**TASK TO CARRY OUT:**
Search the entries for the word "depth" and return every line where it is found.
*** DATA UNDER STUDY Section Begins ***
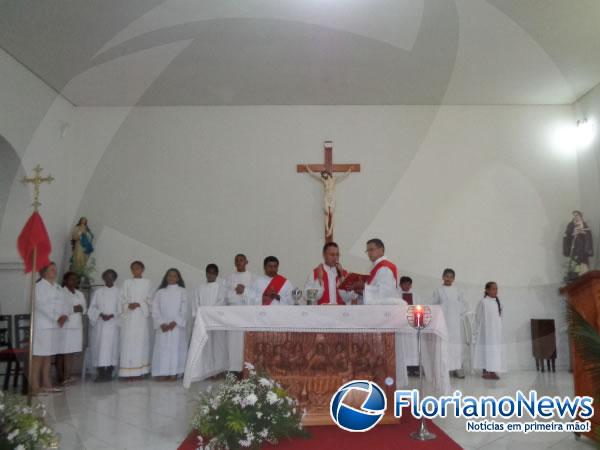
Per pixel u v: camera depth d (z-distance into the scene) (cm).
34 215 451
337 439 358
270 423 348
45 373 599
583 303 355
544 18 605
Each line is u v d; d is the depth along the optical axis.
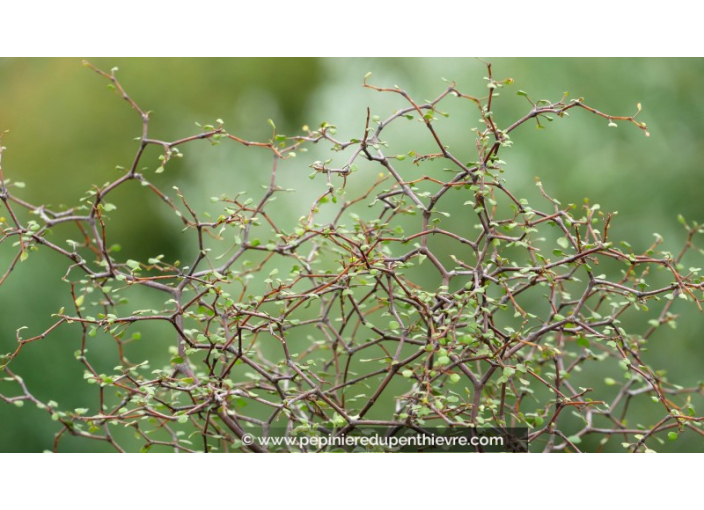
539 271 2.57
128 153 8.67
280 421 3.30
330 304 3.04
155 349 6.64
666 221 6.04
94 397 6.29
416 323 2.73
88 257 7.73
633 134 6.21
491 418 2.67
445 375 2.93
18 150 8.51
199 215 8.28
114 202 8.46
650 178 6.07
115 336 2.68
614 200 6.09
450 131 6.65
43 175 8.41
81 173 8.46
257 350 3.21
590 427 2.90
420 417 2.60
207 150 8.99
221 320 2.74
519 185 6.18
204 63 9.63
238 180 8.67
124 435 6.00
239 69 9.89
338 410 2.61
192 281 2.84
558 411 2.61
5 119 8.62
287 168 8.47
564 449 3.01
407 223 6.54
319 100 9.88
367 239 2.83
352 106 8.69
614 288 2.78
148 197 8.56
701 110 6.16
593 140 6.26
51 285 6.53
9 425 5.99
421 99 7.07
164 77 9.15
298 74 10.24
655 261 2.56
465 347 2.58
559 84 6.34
*** DATA UNDER STUDY Section Ends ***
**ANSWER TO THE EXERCISE:**
Per pixel u v: camera depth d (z-distance into the scene) (cm).
Each line is u v d; d is the depth along the optical axis.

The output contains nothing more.